O sindicato argumenta que essa verba foi usada para custear reajuste salarial para policiais federais, um pedido do presidente Jair Bolsonaro (PL) ao relator do Orçamento, o deputado Hugo Leal (PSD-RJ).
Auditores da Receita Federal, cujos salários básicos variam entre R$ 21 mil e R$ 27,3 mil, cobram a regulamentação do bônus de produtividade para os servidores, que garante um pagamento extra de R$ 3 mil.
O Bônus de Eficiência e Produtividade na Atividade Tributária Aduaneira (BEP) foi criado via medida provisória em 2016 e convertido em lei em 2017, mas nunca foi regulamentado. Isso significa que ele não mede produtividade, já que todos os auditores e analistas tributários recebem.

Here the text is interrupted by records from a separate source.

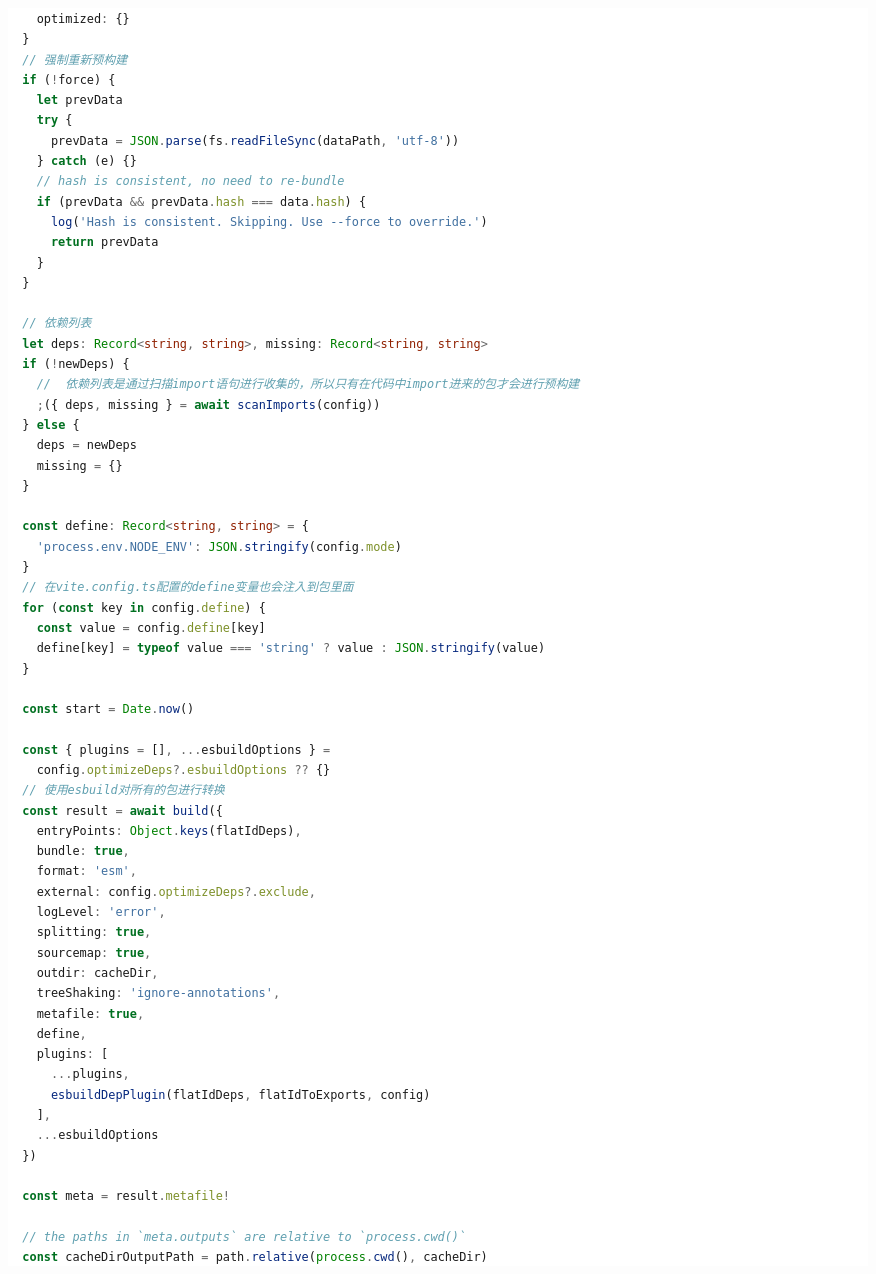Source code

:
 ```ts
    optimized: {}
  }
  // 强制重新预构建
  if (!force) {
    let prevData
    try {
      prevData = JSON.parse(fs.readFileSync(dataPath, 'utf-8'))
    } catch (e) {}
    // hash is consistent, no need to re-bundle
    if (prevData && prevData.hash === data.hash) {
      log('Hash is consistent. Skipping. Use --force to override.')
      return prevData
    }
  }

  // 依赖列表
  let deps: Record<string, string>, missing: Record<string, string>
  if (!newDeps) {
    //  依赖列表是通过扫描import语句进行收集的，所以只有在代码中import进来的包才会进行预构建
    ;({ deps, missing } = await scanImports(config))
  } else {
    deps = newDeps
    missing = {}
  }

  const define: Record<string, string> = {
    'process.env.NODE_ENV': JSON.stringify(config.mode)
  }
  // 在vite.config.ts配置的define变量也会注入到包里面
  for (const key in config.define) {
    const value = config.define[key]
    define[key] = typeof value === 'string' ? value : JSON.stringify(value)
  }

  const start = Date.now()

  const { plugins = [], ...esbuildOptions } =
    config.optimizeDeps?.esbuildOptions ?? {}
  // 使用esbuild对所有的包进行转换
  const result = await build({
    entryPoints: Object.keys(flatIdDeps),
    bundle: true,
    format: 'esm',
    external: config.optimizeDeps?.exclude,
    logLevel: 'error',
    splitting: true,
    sourcemap: true,
    outdir: cacheDir,
    treeShaking: 'ignore-annotations',
    metafile: true,
    define,
    plugins: [
      ...plugins,
      esbuildDepPlugin(flatIdDeps, flatIdToExports, config)
    ],
    ...esbuildOptions
  })

  const meta = result.metafile!

  // the paths in `meta.outputs` are relative to `process.cwd()`
  const cacheDirOutputPath = path.relative(process.cwd(), cacheDir)

```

A categoria cobra que haja essa regulamentação, o que não ocorreu até agora. A estimativa é de que, caso regulamentado o pagamento, haveria um gasto extra de R$ 430 milhões.
Os auditores-fiscais não são a única categoria a se mobilizar após o aceno do governo aos policiais. Como o GLOBO mostrou, profissionais de outros segmentos do funcionalismo, incluindo carreiras da elite do serviço público, estão iniciando movimentos para pressionar o governo por reajustes para todos.